Há dez anos, Mikhail Gorbatchov surpreendia o Ocidente dizendo que o mais importante é o poder econômico, não o militar.
Dez anos depois, a Rússia que restou da União Soviética ainda tem enormes dificuldades para lidar com o "establishment" militar. A demissão do general Alexander Lebed é mais um capítulo dessa trajetória.
A crise russa é essencialmente militar. Aliás, talvez não seja por acaso que, no mesmo dia em que o presidente Boris Ieltsin anunciava a demissão de Lebed, o secretário da defesa dos Estados Unidos, William Perry, fazia um apelo na mesma Moscou pela aprovação do tratado de contenção armamentista Start 2. Apelo recebido com frieza e ceticismo pela cúpula russa. Perry debateu por duas horas com membros da Duma, a câmara baixa do Parlamento.
Além da questão nuclear, que continua pendente, está em curso uma guerra menos fria, mas igualmente surda entre Rússia e EUA para decidir os destinos da Otan. A Rússia, como é óbvio, alimenta pretensões territoriais e militares que, na prática, remontam ao imperialismo czarista.

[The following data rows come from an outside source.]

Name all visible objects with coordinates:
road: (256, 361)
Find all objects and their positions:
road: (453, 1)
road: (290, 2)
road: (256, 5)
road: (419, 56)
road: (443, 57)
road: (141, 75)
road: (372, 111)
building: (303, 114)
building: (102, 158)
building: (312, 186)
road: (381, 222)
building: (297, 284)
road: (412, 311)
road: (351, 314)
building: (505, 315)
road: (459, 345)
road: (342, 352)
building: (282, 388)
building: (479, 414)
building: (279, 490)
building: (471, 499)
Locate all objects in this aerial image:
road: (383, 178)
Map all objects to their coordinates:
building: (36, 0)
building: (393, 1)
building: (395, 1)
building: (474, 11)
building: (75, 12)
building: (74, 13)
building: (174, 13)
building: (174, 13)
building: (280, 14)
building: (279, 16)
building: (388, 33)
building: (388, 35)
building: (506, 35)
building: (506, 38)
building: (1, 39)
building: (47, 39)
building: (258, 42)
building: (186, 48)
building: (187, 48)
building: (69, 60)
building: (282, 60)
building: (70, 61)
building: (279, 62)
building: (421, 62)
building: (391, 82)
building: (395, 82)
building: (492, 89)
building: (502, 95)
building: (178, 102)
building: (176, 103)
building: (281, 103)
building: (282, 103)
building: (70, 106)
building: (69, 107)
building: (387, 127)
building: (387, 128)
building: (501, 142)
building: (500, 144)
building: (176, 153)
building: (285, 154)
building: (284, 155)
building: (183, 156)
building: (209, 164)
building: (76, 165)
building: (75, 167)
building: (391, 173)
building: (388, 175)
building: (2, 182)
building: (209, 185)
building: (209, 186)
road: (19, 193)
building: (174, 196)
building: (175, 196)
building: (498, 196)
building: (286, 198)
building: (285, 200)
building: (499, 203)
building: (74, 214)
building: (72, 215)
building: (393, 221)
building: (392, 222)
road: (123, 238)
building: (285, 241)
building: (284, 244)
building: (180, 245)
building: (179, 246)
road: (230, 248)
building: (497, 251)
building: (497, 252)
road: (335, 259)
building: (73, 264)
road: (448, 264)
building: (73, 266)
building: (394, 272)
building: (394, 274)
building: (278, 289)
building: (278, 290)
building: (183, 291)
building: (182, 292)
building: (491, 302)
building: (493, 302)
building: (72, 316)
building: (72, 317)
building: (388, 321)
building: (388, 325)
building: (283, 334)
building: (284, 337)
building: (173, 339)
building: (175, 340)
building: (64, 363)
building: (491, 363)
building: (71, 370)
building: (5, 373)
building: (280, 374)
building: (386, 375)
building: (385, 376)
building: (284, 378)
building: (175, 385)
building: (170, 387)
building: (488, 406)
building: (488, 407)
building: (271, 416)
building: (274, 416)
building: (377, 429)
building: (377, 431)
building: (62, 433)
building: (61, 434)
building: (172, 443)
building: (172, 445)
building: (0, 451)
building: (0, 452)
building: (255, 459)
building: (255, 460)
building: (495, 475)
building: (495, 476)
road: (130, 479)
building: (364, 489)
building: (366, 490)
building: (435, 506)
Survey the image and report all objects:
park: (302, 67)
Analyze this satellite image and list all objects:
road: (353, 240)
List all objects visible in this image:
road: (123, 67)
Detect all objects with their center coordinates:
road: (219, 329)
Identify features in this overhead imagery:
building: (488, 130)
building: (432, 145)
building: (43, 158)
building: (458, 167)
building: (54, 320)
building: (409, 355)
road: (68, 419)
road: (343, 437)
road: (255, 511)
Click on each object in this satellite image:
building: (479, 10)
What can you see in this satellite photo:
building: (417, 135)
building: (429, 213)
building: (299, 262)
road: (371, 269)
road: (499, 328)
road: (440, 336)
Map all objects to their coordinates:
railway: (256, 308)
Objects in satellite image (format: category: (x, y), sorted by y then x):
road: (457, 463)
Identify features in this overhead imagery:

Lebed vinha firmando-se como um dos mais ostensivos defensores de posições nacionalistas, não apenas em questões territoriais e militares, mas também no que se refere à reforma da economia russa e ao controle de setores considerados estratégicos, como energia e infra-estrutura.
A dúvida política imediata é se a demissão de Lebed de fato vai enfraquecê-lo, num contexto em que a fragilidade física do presidente Ieltsin pode acabar provocando a convocação de novas eleições, como aliás já demanda o próprio Gorbatchov.
A democracia russa debate-se numa luta pelo poder que lembra, nos seus temas e na dinâmica de golpes de Estado virtuais, a velha "nomenklatura" soviética. Ou será que na realidade era a "nomenklatura" que se filiava a uma tradição centenária de instabilidade imperial?